Ein abschließender Teil thematisiert in Beiträgen von Ewa Janiszewska (Der Einfluss der Rationalisierungstendenzen der preußischen Architektur auf das Bauwesen der evangelischen Kirchen in den Jahren von 1820–1830 im Regierungsbezirk Posen) und Aleksandra Paradowska (Die Archivalien zu den Retablissementsaktivitäten in großpolnischen Kleinstädten) die Folgewirkungen des Retablissements im 19. Jahrhundert.

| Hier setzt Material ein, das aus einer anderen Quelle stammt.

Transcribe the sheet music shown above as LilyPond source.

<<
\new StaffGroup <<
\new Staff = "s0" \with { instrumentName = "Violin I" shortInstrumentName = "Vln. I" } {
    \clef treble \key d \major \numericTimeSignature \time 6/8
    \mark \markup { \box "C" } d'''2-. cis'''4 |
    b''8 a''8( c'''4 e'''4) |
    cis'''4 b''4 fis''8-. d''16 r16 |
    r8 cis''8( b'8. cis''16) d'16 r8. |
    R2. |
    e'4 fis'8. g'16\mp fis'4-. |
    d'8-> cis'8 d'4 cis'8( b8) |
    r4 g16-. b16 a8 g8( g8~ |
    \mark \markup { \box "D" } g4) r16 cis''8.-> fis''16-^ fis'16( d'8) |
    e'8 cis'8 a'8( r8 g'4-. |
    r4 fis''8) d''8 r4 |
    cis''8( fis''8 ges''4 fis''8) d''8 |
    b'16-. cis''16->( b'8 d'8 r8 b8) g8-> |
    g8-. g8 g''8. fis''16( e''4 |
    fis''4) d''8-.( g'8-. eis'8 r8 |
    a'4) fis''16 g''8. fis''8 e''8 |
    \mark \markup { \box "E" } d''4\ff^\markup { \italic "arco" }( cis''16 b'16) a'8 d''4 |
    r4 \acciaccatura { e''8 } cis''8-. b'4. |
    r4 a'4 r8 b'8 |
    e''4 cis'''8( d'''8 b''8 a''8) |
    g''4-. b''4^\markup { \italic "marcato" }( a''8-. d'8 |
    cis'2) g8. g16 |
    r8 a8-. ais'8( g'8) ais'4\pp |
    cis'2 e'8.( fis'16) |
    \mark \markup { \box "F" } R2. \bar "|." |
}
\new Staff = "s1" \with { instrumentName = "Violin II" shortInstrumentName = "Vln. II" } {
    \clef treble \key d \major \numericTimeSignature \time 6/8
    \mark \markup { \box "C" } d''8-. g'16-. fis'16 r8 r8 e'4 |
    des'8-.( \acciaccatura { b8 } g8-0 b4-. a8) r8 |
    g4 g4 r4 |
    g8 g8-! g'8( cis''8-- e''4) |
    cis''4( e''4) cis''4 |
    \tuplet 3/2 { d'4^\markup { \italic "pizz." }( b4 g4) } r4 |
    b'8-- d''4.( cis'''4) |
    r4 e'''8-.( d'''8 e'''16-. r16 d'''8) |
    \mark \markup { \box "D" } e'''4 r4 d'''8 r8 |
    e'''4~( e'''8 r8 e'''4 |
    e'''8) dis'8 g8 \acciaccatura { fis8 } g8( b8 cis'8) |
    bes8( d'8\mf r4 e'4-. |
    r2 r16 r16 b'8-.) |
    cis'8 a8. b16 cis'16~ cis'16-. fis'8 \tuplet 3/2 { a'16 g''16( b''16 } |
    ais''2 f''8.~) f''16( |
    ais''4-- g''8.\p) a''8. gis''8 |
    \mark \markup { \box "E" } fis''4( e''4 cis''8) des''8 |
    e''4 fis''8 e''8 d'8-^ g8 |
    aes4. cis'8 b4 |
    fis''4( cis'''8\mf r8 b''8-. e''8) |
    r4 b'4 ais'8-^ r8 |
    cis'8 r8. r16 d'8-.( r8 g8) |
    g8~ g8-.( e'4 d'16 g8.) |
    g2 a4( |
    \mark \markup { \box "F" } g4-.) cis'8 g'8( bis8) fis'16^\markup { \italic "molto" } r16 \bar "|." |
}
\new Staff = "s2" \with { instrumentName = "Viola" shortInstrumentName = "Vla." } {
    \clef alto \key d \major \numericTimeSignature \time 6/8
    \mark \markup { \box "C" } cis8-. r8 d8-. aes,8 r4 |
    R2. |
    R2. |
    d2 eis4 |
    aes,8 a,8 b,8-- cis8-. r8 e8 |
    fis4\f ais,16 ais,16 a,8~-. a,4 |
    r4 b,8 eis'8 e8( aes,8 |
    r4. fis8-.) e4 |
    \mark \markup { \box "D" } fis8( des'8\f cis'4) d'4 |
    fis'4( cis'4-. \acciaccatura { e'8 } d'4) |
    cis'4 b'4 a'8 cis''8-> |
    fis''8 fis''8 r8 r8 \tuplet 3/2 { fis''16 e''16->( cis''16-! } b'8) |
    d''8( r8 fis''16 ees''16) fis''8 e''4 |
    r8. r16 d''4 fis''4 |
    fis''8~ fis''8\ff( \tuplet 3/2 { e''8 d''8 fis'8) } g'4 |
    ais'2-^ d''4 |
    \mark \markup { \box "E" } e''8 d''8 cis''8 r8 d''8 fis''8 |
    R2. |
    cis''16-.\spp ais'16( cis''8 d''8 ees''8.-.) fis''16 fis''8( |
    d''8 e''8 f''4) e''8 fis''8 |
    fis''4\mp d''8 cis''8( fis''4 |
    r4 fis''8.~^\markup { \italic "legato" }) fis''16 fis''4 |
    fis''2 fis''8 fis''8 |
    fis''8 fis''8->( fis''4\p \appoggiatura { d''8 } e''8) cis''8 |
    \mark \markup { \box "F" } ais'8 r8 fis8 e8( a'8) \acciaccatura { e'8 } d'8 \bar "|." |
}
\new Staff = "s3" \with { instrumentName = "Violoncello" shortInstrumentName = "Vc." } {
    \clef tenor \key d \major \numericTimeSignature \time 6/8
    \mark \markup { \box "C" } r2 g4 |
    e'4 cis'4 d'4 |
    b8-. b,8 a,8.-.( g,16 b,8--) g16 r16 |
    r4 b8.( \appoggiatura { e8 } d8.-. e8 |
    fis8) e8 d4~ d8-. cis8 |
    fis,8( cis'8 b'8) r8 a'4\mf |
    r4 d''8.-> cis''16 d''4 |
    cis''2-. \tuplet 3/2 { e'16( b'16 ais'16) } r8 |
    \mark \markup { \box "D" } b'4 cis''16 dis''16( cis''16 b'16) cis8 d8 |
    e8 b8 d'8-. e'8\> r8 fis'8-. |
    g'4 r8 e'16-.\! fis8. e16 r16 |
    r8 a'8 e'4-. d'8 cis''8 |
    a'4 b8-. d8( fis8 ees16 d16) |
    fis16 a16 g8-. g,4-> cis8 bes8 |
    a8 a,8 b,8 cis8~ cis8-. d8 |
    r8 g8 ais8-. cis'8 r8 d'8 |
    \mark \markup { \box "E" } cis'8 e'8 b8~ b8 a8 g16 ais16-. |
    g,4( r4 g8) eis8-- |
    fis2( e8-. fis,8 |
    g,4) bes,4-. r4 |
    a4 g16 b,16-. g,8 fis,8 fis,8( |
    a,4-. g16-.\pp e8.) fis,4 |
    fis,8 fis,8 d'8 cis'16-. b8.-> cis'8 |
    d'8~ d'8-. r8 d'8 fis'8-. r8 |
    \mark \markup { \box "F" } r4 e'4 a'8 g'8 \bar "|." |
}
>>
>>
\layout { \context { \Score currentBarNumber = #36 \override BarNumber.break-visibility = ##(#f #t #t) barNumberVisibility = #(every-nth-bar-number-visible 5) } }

So unterschiedlich die Einzelbeiträge mitunter angelegt sind, in ihrer Gesamtheit lassen sie die mit dem Retablissement einhergehende Problematik und Innovation in ihrer Vielfalt ermessen, und dort, wo deren Umsetzung auf zunächst eher unüberbrückbare Hemmnisse stieß, stellt sich darüber hinaus die Frage, wie die involvierte Bauverwaltung hierauf reagierte. Die aufgezeigten Perspektiven wie die erhaltenen Überlieferungen, deren Fülle nicht zuletzt dank der polnischen Beiträge greifbar wird, regen zu weiteren vielversprechenden Recherchen an; von daher ist es umso verdienstvoller , dass alle Beiträge zugleich auch polnisch bzw. deutsch übersetzt sind. Auf der Grundlage der bisherigen Bestandsaufnahme könnte dann aber auch zunehmend die Frage nach den ästhetischen Implikationen mit in den Blick genommen werden. Gerade wenn fast über den gesamten Zeitraum ästhetische Innovationen „nicht im Fokus der Akteure“ standen, stellt sich umso mehr die Frage, inwieweit das Retablissement nicht zugleich die Voraussetzung dafür schuf, sich überhaupt von tradierten ästhetischen Vorstellungen emanzipieren zu können und für künftige Anschauungen den Blick freizumachen.
Anmerkungen
[1] Ulrich Reinisch: Der Wiederaufbau der Stadt Neuruppin nach dem großen Brand von 1787 oder: wie die preußische Bürokratie eine Stadt baute, nach den Akten rekonstruiert und erläutert, Worms 2001.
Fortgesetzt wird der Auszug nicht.